The Basket Case Chronicles #42

“It is reported commonly that there is fornication among you, and such fornication as it not so much as named among the Gentiles, that one should have his father’s wife. And ye are puffed up, and have not rather mourned, that he that hath done this deed might be taken away from among you” (1 Cor. 5:1-2).

Paul now begins to discuss particular problems that he had heard were afflicting the church at Corinth. This particular outrage—a man in a sexual relationship with his stepmother—had two sides to the problem. The first was that it had happened at all. The second was the attitude that the Corinthians had toward it. They somehow thought it was a badge of their insight—they were puffed up over this. If they had really been wise, they would have mourned, and they would have copied the Gentiles in their rejection of the perversion. Paul is saying, “Why can’t you be more like the non-Christians here?”

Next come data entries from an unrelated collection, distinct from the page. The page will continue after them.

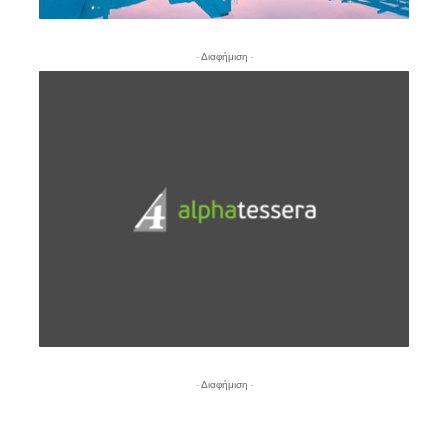
- Διαφήμιση -
- Διαφήμιση -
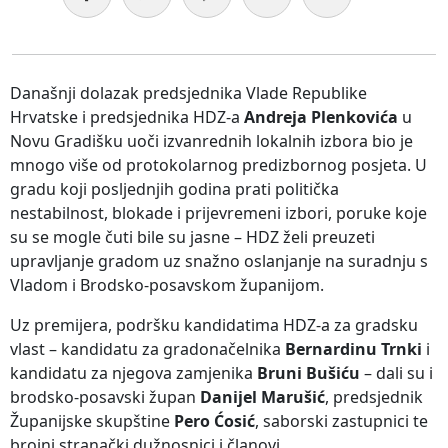
Današnji dolazak predsjednika Vlade Republike
Hrvatske i predsjednika HDZ-a
Andreja Plenkovića
u
Novu Gradišku uoči izvanrednih lokalnih izbora bio je
mnogo više od protokolarnog predizbornog posjeta. U
gradu koji posljednjih godina prati politička
nestabilnost, blokade i prijevremeni izbori, poruke koje
su se mogle čuti bile su jasne – HDZ želi preuzeti
upravljanje gradom uz snažno oslanjanje na suradnju s
Vladom i Brodsko-posavskom županijom.
Uz premijera, podršku kandidatima HDZ-a za gradsku
vlast – kandidatu za gradonačelnika
Bernardinu Trnki
i
kandidatu za njegova zamjenika
Bruni Bušiću
– dali su i
brodsko-posavski župan
Danijel Marušić
, predsjednik
Županijske skupštine
Pero Ćosić
, saborski zastupnici te
brojni stranački dužnosnici i članovi.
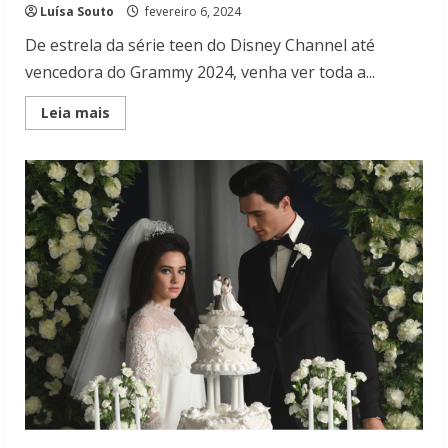
Luísa Souto
fevereiro 6, 2024
De estrela da série teen do Disney Channel até
vencedora do Grammy 2024, venha ver toda a...
Read
Leia mais
more
about
A
ascensão
de
Miley
Cyrus:
A
trajetória
da
vencedora
do
Grammy
2024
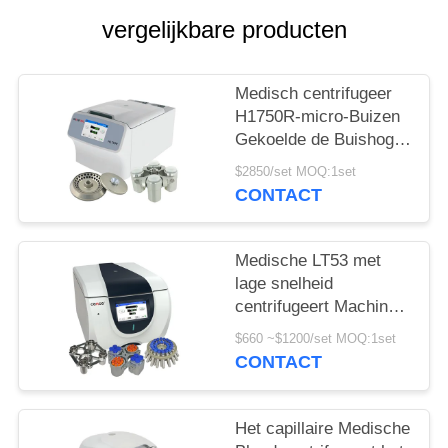
PRIVACY
vergelijkbare producten
POLICY
Medisch centrifugeer
H1750R-micro-Buizen
Gekoelde de Buishoge
snelheid van de VRC
$2850/set MOQ:1set
centrifugeren
CONTACT
Medische LT53 met
lage snelheid
centrifugeert Machine
voor Klinische
$660 ~$1200/set MOQ:1set
Geneeskunde
CONTACT
Genetische Biologie
Het capillaire Medische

The man who had done this thing needed to be removed from the Church. The fact that he had not been removed means that the Corinthians had mistaken the nature of grace. Grace does not allow us to live at a lower level than the pagans—“Christians aren’t perfect, just forgiven,” as our bumper stickers have it. Grace lifts us up, but abuses of grace plunge us deeper than even the heathen will go. Common grace does not do what uncommon grace does, what special grace does, but it does far more than twisted grace. So the answer to twisted grace is church discipline, a practice that helps Christians learn how to be more hard-headed. Like the Gentiles.